‘The Way Back’ Review: Ben Affleck Stands Tall in a Dreary Drama
A sincere thank you is owed to Ben Affleck. The actor easily could have remained in that Batman suit for the foreseeable future, cloaking both his face and his emotions. He chose to instead cash out from the D.C. Comics darkness and get real in The Way Back. To be sure, he’s still portraying a version of the Tortured Good Guy with a Past. But he exposes his vulnerabilities in ways that his fans have rarely seen — and does it in a drama that obviously holds deep personal meaning to him.
There are moments in this film when it’s impossible to know where the character of Jack Cunningham ends and Affleck begins. This would be evident even before he recently went on-record with the New York Times and admitted to his struggles with alcoholism. Jack carries himself with a heaviness of a man worn down by years of hard living. When he smacks a beer bottle across the room out of frustration, his action comes off as an instinctive reflex. This is a fascinating and insightful portrayal, and one that towers tall in an otherwise forgettable and dreary outing.
We meet Jack as a dead-eyed constructor worker in his blue-collar town. He spends his days going through the motions and his nights chugging down beer after beer in his local watering hole. He staggers into his ramshackle house with the help of a concerned friend. How alarming is his alcohol addiction? He keeps a beer can in the shower next to the soap. (Curiously, Affleck’s character also drank in the shower in the 2000 drama Bounce.) His sister (Michaela Watkins) wants him to start dating again in the wake of his separation. He’s not interested, preferring to wallow in his sadness. His relationship status is not the underlying reason for his problems, by the way.
Jack gets a shot at redemption when he’s asked to take over as coach a Catholic high school basketball team. And this isn’t just any school or any team: Back in the 90s, Jack was its superstar player and had the talent to land a full-ride scholarship to a top college. (In a tacked-on subplot, he didn’t take it because of his sour relationship with his dad.) Now the guys have a losing record and are the laughingstock of the league. They need a shake-up. In the film’s most effective scene, Jack talks himself out taking the job while walking back and forth to the freezer and chasing down his guilt with beer, all on a loop. A row of empty bottles sit idly on his tiny kitchen table by the time the sun is up. And yet, he ultimately can’t say no to the school’s Father. This would have been a far more interesting movie if he had.

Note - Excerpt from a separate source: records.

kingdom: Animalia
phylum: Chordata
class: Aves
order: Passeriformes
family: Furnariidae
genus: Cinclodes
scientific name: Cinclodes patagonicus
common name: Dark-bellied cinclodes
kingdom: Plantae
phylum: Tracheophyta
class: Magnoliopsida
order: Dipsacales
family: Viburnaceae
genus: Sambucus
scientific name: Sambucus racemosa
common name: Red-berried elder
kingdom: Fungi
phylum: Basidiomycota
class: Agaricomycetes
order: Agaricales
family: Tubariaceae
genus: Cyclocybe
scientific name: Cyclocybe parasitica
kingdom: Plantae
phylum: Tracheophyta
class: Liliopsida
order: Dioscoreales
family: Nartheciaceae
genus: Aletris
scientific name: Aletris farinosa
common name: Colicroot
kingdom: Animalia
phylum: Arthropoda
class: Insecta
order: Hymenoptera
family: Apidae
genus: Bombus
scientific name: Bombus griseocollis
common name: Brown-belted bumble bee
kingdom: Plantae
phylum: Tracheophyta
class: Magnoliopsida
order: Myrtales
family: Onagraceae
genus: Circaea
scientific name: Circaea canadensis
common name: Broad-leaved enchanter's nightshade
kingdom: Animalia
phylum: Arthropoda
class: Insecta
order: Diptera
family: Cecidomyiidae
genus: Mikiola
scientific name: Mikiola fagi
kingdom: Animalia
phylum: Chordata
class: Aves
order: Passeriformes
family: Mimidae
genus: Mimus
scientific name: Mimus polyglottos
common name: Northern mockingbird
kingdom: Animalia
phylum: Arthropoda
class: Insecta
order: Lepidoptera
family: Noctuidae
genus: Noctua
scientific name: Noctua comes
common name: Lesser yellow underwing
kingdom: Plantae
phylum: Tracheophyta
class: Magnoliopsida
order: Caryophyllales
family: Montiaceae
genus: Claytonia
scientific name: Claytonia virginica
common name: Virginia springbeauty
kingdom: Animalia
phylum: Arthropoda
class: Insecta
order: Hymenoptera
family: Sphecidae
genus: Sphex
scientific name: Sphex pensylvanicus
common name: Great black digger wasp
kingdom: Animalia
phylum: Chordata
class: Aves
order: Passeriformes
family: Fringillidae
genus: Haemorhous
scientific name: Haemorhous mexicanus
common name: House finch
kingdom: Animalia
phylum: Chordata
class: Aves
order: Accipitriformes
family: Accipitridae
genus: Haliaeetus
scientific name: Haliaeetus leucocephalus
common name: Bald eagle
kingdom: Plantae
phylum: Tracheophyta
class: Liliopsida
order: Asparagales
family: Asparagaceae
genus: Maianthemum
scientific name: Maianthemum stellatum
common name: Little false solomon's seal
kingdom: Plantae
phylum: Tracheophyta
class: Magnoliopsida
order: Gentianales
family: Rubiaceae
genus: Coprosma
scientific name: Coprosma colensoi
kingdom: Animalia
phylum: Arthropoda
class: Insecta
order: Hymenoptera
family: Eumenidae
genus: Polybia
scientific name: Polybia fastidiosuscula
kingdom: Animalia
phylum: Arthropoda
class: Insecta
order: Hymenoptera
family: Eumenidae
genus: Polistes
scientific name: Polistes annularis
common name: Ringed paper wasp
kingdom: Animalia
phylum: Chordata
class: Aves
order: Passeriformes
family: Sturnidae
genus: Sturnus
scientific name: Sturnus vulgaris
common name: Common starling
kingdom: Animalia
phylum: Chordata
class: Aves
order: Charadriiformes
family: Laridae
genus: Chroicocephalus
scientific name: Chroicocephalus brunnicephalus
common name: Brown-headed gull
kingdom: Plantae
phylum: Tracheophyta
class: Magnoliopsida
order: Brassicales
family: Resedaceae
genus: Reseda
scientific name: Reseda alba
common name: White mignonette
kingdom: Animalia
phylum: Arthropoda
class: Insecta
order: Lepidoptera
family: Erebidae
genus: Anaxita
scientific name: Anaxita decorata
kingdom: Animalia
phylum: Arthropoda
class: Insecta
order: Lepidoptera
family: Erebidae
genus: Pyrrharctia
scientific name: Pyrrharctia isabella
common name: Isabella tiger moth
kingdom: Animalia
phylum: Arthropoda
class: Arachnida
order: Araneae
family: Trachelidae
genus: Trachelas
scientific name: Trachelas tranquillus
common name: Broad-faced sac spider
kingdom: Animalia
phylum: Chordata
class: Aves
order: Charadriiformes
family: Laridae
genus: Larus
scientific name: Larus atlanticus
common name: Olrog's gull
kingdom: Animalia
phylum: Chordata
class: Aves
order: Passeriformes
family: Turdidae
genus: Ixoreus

When a rag-tag basketball team starts at the bottom, there’s nowhere to go but up. In The Way Back, they do it via every play in the sports movie handbook. The fiery motivational speech? The neglectful parent? The hot-headed player? The wild buzzer-beater? The feel-good montage that illustrates marked improvement? Check, check, check, check and check. Even the shaky-cam, natural-lighting shooting style — which gives the games a lived-in, organic feel — is straight out of Friday Night Lights. And, ahem, Jack Cunningham is no Coach Taylor. We’re supposed to believe that these guys flip their woeful sub-.500 record and make the playoffs because he starts using impassioned profane language and disciplines them for bad behavior. If only!
Given the film’s title, it’s no spoiler to reveal that Jack also will end his own journey a better person than he is at the start. (Come to think of it, The Way Back could have been titled Bounce too). The arc is heavy-handed and predictable, and we’ve seen it all before and with more nuance in richer films from Hoosiers to Casey Affleck’s Manchester by the Sea. What’s fresh is Ben Affleck’s authentic take of a broken man. His palpable heartbreak is the true heart of the story, and his performance prevents the film from turning into a PG Disney-esque rah-rah underdog tale. That alone is worth cheering for.